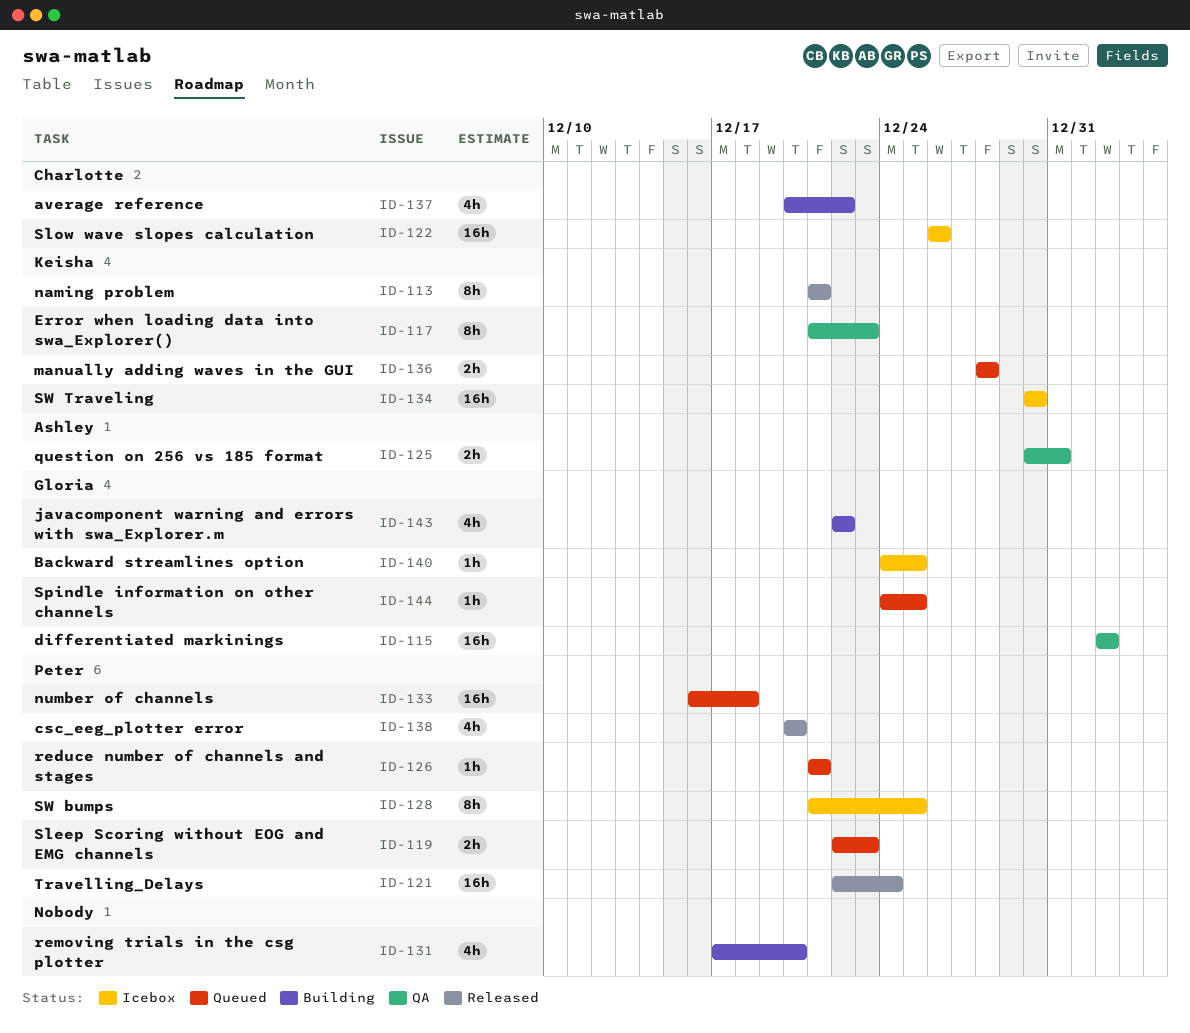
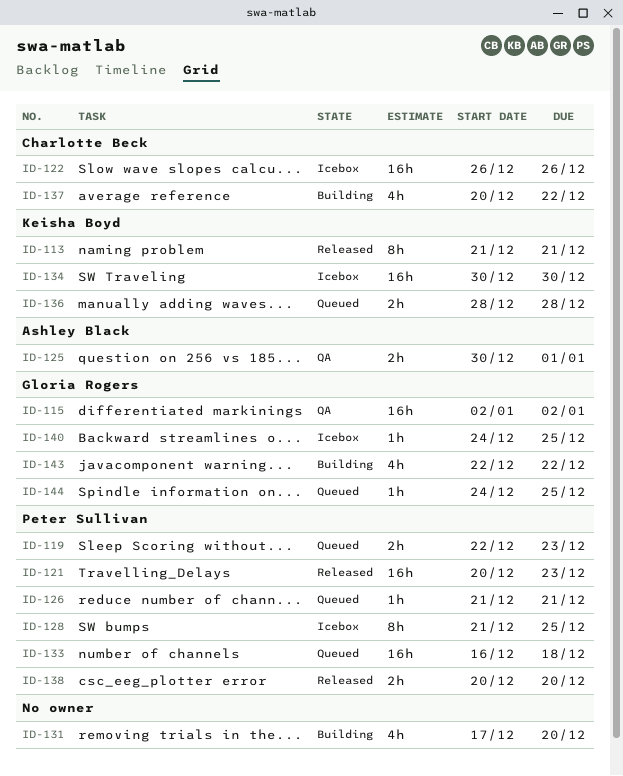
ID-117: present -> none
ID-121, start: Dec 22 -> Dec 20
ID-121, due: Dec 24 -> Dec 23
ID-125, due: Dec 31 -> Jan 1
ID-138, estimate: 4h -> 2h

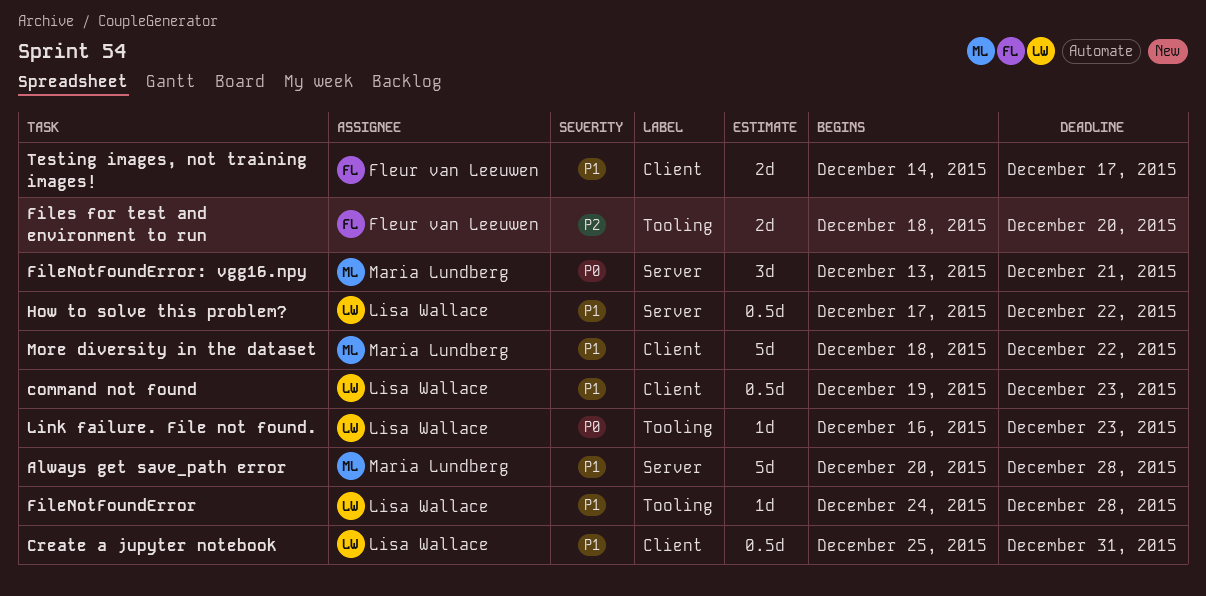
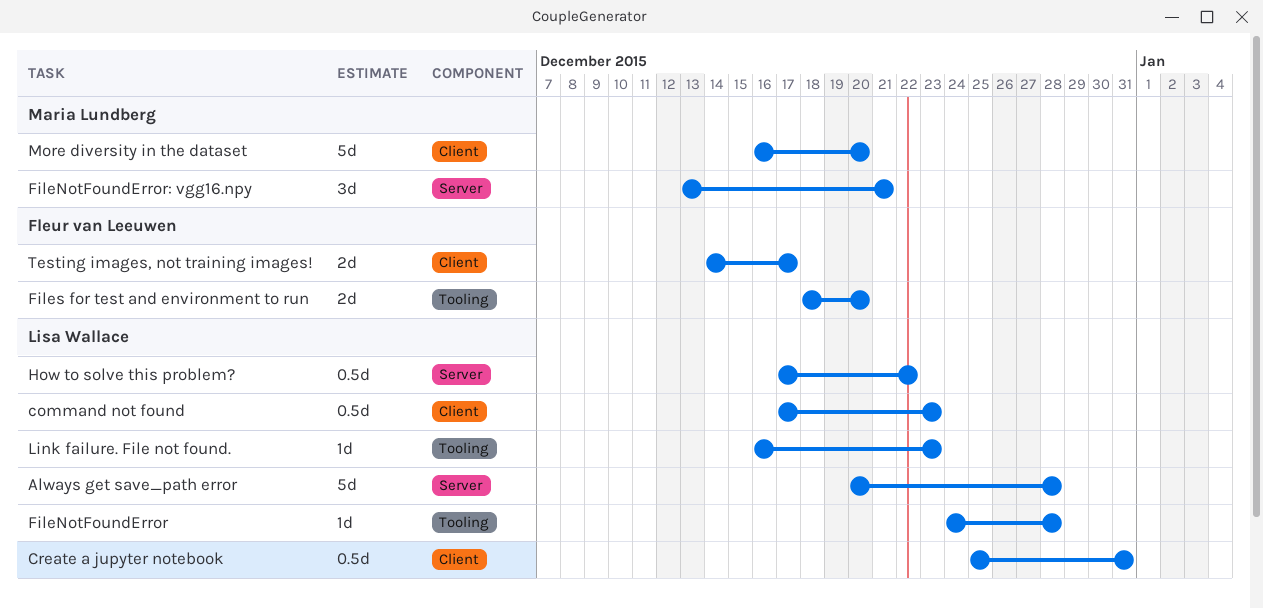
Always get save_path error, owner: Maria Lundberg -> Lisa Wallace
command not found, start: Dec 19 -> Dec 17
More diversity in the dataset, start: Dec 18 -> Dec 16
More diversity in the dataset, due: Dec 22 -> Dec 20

● ● ● ● ●

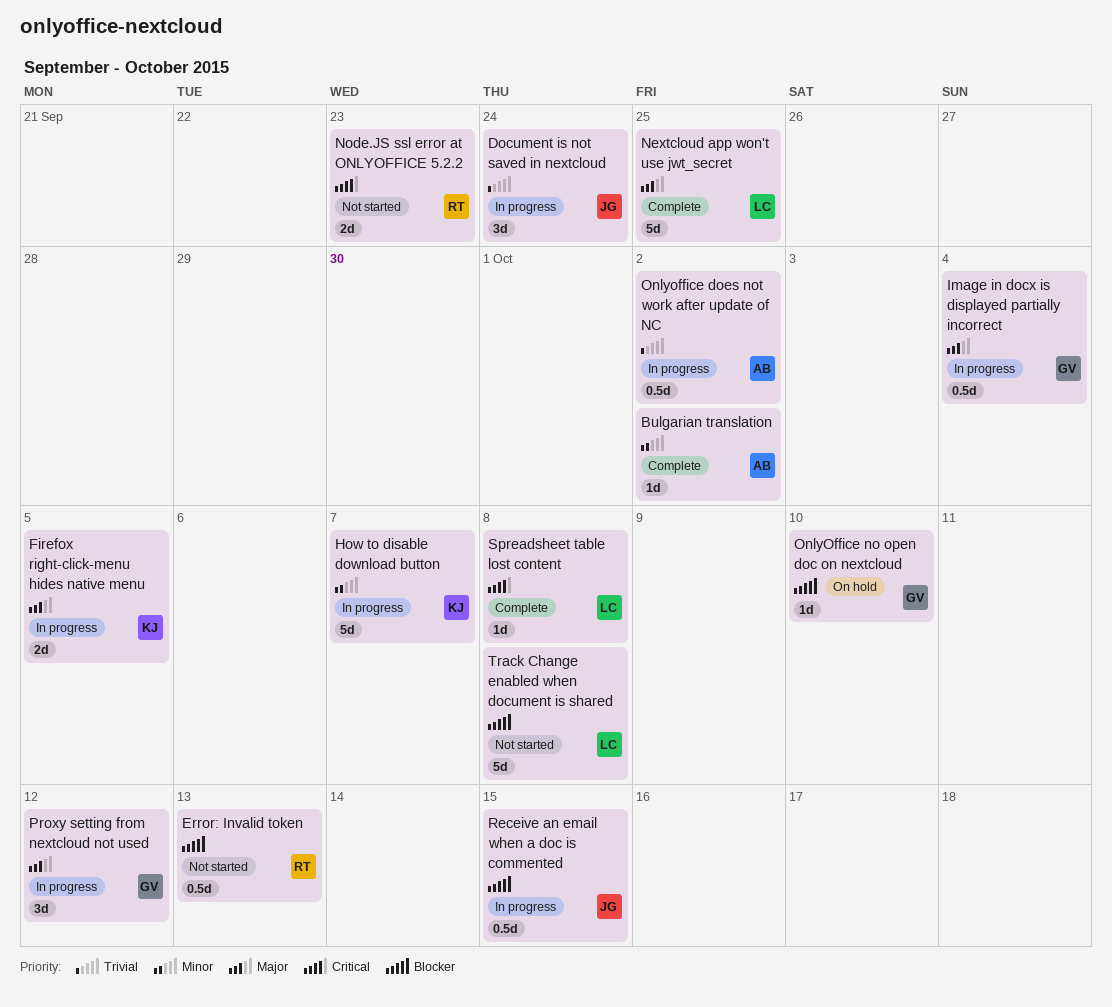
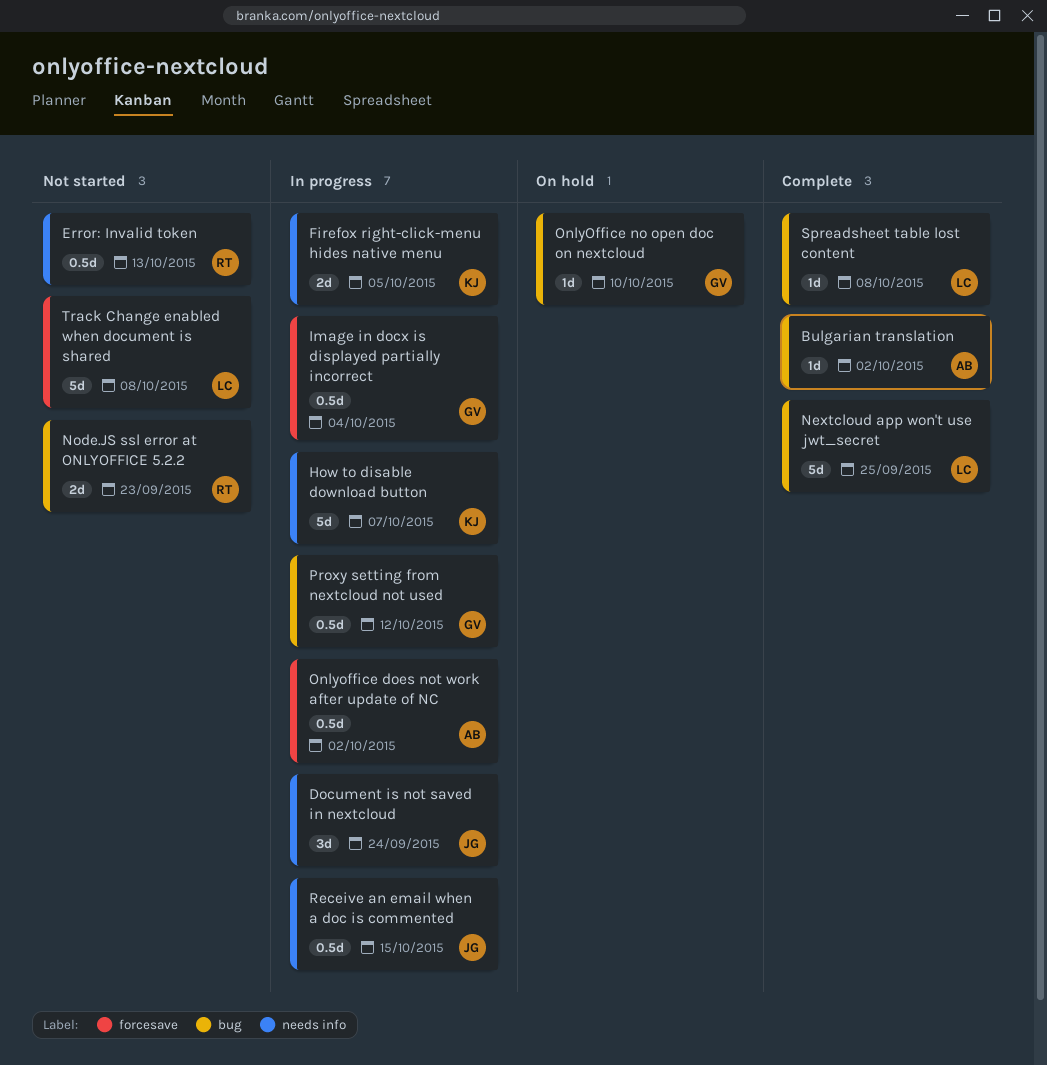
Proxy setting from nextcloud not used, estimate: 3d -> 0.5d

● ● ● ● ●

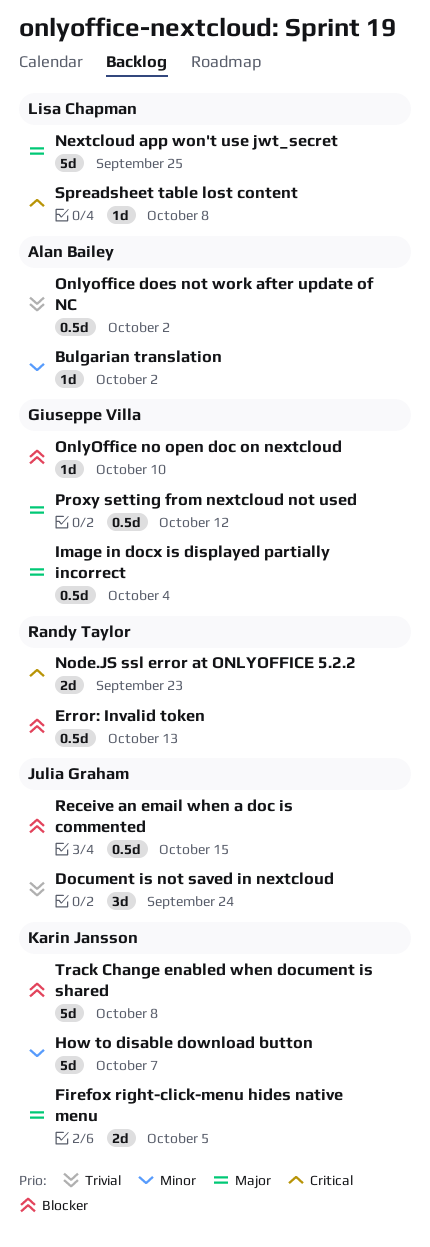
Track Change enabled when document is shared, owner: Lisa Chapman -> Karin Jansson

● ● ● ● ●

- **Assignment**: Using the data above, set down each line from the line with "ID-117: present -> none" to the line with "command not found, start: Dec 19 -> Dec 17" exactly, both ends included, and leave the pictures behind. Nothing else belongs.

- **Written answer**:
ID-117: present -> none
ID-121, start: Dec 22 -> Dec 20
ID-121, due: Dec 24 -> Dec 23
ID-125, due: Dec 31 -> Jan 1
ID-138, estimate: 4h -> 2h

Always get save_path error, owner: Maria Lundberg -> Lisa Wallace
command not found, start: Dec 19 -> Dec 17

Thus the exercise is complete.